>> begin Data for this exercise
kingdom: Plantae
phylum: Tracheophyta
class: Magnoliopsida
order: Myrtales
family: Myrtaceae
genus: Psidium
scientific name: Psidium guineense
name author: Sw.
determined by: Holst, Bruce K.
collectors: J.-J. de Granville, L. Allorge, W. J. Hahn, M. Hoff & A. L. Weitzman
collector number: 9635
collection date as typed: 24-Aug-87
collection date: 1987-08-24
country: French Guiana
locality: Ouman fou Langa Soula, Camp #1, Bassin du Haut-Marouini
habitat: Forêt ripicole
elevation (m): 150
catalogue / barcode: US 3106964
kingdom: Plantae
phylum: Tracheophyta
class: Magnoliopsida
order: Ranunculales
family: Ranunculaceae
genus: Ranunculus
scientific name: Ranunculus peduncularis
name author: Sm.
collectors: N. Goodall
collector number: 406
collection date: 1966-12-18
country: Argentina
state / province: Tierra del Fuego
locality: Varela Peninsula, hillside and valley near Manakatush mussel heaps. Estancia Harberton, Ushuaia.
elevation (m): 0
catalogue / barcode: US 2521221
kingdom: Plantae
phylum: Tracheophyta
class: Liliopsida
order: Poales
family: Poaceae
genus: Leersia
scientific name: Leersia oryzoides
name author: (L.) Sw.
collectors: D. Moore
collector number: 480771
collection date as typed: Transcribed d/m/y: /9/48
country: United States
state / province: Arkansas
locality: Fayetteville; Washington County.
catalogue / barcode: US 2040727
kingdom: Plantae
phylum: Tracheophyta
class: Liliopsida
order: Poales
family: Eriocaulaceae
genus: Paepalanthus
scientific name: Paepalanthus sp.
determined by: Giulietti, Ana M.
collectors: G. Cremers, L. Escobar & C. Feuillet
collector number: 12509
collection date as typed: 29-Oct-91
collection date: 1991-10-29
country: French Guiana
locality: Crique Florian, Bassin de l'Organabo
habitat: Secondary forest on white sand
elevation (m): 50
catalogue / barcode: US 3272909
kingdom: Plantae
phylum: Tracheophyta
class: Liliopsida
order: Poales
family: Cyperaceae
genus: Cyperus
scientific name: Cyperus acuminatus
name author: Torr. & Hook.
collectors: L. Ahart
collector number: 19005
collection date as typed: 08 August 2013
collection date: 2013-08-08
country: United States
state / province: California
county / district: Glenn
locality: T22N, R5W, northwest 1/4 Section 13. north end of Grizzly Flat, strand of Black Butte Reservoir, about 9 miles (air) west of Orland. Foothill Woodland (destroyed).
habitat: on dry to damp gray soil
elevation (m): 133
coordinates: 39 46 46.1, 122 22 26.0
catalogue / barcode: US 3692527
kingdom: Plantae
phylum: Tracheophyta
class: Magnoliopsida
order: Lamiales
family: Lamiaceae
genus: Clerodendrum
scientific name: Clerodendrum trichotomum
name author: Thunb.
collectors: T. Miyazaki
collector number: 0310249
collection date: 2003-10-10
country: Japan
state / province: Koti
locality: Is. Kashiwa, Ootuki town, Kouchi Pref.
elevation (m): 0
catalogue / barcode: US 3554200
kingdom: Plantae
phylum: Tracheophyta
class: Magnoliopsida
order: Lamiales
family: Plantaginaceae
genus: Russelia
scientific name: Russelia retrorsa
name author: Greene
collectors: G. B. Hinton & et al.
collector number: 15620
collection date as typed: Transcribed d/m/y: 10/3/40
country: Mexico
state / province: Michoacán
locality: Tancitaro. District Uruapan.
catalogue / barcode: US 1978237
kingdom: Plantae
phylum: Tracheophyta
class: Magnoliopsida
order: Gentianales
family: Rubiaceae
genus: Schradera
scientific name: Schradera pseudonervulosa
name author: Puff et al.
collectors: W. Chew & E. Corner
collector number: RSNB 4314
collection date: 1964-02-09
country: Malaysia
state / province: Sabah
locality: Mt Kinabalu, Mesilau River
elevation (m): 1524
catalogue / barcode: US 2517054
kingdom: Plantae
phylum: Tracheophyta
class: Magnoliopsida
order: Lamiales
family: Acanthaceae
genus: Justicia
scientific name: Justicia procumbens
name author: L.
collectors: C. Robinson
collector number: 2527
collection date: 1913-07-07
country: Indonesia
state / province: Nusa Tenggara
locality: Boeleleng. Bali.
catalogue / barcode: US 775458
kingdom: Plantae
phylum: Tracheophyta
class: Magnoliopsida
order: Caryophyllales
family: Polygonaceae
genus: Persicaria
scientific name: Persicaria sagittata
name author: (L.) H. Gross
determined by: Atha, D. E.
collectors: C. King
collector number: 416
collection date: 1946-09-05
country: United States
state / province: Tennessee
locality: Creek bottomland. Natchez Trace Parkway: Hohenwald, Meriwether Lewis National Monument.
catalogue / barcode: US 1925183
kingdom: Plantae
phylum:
>> end Data for this exercise
# Set task:
Can you lay out every line of the material above as a numbered list, leaving out any blank lines?

# Complete output:
1. kingdom: Plantae
2. phylum: Tracheophyta
3. class: Magnoliopsida
4. order: Myrtales
5. family: Myrtaceae
6. genus: Psidium
7. scientific name: Psidium guineense
8. name author: Sw.
9. determined by: Holst, Bruce K.
10. collectors: J.-J. de Granville, L. Allorge, W. J. Hahn, M. Hoff & A. L. Weitzman
11. collector number: 9635
12. collection date as typed: 24-Aug-87
13. collection date: 1987-08-24
14. country: French Guiana
15. locality: Ouman fou Langa Soula, Camp #1, Bassin du Haut-Marouini
16. habitat: Forêt ripicole
17. elevation (m): 150
18. catalogue / barcode: US 3106964
19. kingdom: Plantae
20. phylum: Tracheophyta
21. class: Magnoliopsida
22. order: Ranunculales
23. family: Ranunculaceae
24. genus: Ranunculus
25. scientific name: Ranunculus peduncularis
26. name author: Sm.
27. collectors: N. Goodall
28. collector number: 406
29. collection date: 1966-12-18
30. country: Argentina
31. state / province: Tierra del Fuego
32. locality: Varela Peninsula, hillside and valley near Manakatush mussel heaps. Estancia Harberton, Ushuaia.
33. elevation (m): 0
34. catalogue / barcode: US 2521221
35. kingdom: Plantae
36. phylum: Tracheophyta
37. class: Liliopsida
38. order: Poales
39. family: Poaceae
40. genus: Leersia
41. scientific name: Leersia oryzoides
42. name author: (L.) Sw.
43. collectors: D. Moore
44. collector number: 480771
45. collection date as typed: Transcribed d/m/y: /9/48
46. country: United States
47. state / province: Arkansas
48. locality: Fayetteville; Washington County.
49. catalogue / barcode: US 2040727
50. kingdom: Plantae
51. phylum: Tracheophyta
52. class: Liliopsida
53. order: Poales
54. family: Eriocaulaceae
55. genus: Paepalanthus
56. scientific name: Paepalanthus sp.
57. determined by: Giulietti, Ana M.
58. collectors: G. Cremers, L. Escobar & C. Feuillet
59. collector number: 12509
60. collection date as typed: 29-Oct-91
61. collection date: 1991-10-29
62. country: French Guiana
63. locality: Crique Florian, Bassin de l'Organabo
64. habitat: Secondary forest on white sand
65. elevation (m): 50
66. catalogue / barcode: US 3272909
67. kingdom: Plantae
68. phylum: Tracheophyta
69. class: Liliopsida
70. order: Poales
71. family: Cyperaceae
72. genus: Cyperus
73. scientific name: Cyperus acuminatus
74. name author: Torr. & Hook.
75. collectors: L. Ahart
76. collector number: 19005
77. collection date as typed: 08 August 2013
78. collection date: 2013-08-08
79. country: United States
80. state / province: California
81. county / district: Glenn
82. locality: T22N, R5W, northwest 1/4 Section 13. north end of Grizzly Flat, strand of Black Butte Reservoir, about 9 miles (air) west of Orland. Foothill Woodland (destroyed).
83. habitat: on dry to damp gray soil
84. elevation (m): 133
85. coordinates: 39 46 46.1, 122 22 26.0
86. catalogue / barcode: US 3692527
87. kingdom: Plantae
88. phylum: Tracheophyta
89. class: Magnoliopsida
90. order: Lamiales
91. family: Lamiaceae
92. genus: Clerodendrum
93. scientific name: Clerodendrum trichotomum
94. name author: Thunb.
95. collectors: T. Miyazaki
96. collector number: 0310249
97. collection date: 2003-10-10
98. country: Japan
99. state / province: Koti
100. locality: Is. Kashiwa, Ootuki town, Kouchi Pref.
101. elevation (m): 0
102. catalogue / barcode: US 3554200
103. kingdom: Plantae
104. phylum: Tracheophyta
105. class: Magnoliopsida
106. order: Lamiales
107. family: Plantaginaceae
108. genus: Russelia
109. scientific name: Russelia retrorsa
110. name author: Greene
111. collectors: G. B. Hinton & et al.
112. collector number: 15620
113. collection date as typed: Transcribed d/m/y: 10/3/40
114. country: Mexico
115. state / province: Michoacán
116. locality: Tancitaro. District Uruapan.
117. catalogue / barcode: US 1978237
118. kingdom: Plantae
119. phylum: Tracheophyta
120. class: Magnoliopsida
121. order: Gentianales
122. family: Rubiaceae
123. genus: Schradera
124. scientific name: Schradera pseudonervulosa
125. name author: Puff et al.
126. collectors: W. Chew & E. Corner
127. collector number: RSNB 4314
128. collection date: 1964-02-09
129. country: Malaysia
130. state / province: Sabah
131. locality: Mt Kinabalu, Mesilau River
132. elevation (m): 1524
133. catalogue / barcode: US 2517054
134. kingdom: Plantae
135. phylum: Tracheophyta
136. class: Magnoliopsida
137. order: Lamiales
138. family: Acanthaceae
139. genus: Justicia
140. scientific name: Justicia procumbens
141. name author: L.
142. collectors: C. Robinson
143. collector number: 2527
144. collection date: 1913-07-07
145. country: Indonesia
146. state / province: Nusa Tenggara
147. locality: Boeleleng. Bali.
148. catalogue / barcode: US 775458
149. kingdom: Plantae
150. phylum: Tracheophyta
151. class: Magnoliopsida
152. order: Caryophyllales
153. family: Polygonaceae
154. genus: Persicaria
155. scientific name: Persicaria sagittata
156. name author: (L.) H. Gross
157. determined by: Atha, D. E.
158. collectors: C. King
159. collector number: 416
160. collection date: 1946-09-05
161. country: United States
162. state / province: Tennessee
163. locality: Creek bottomland. Natchez Trace Parkway: Hohenwald, Meriwether Lewis National Monument.
164. catalogue / barcode: US 1925183
165. kingdom: Plantae
166. phylum:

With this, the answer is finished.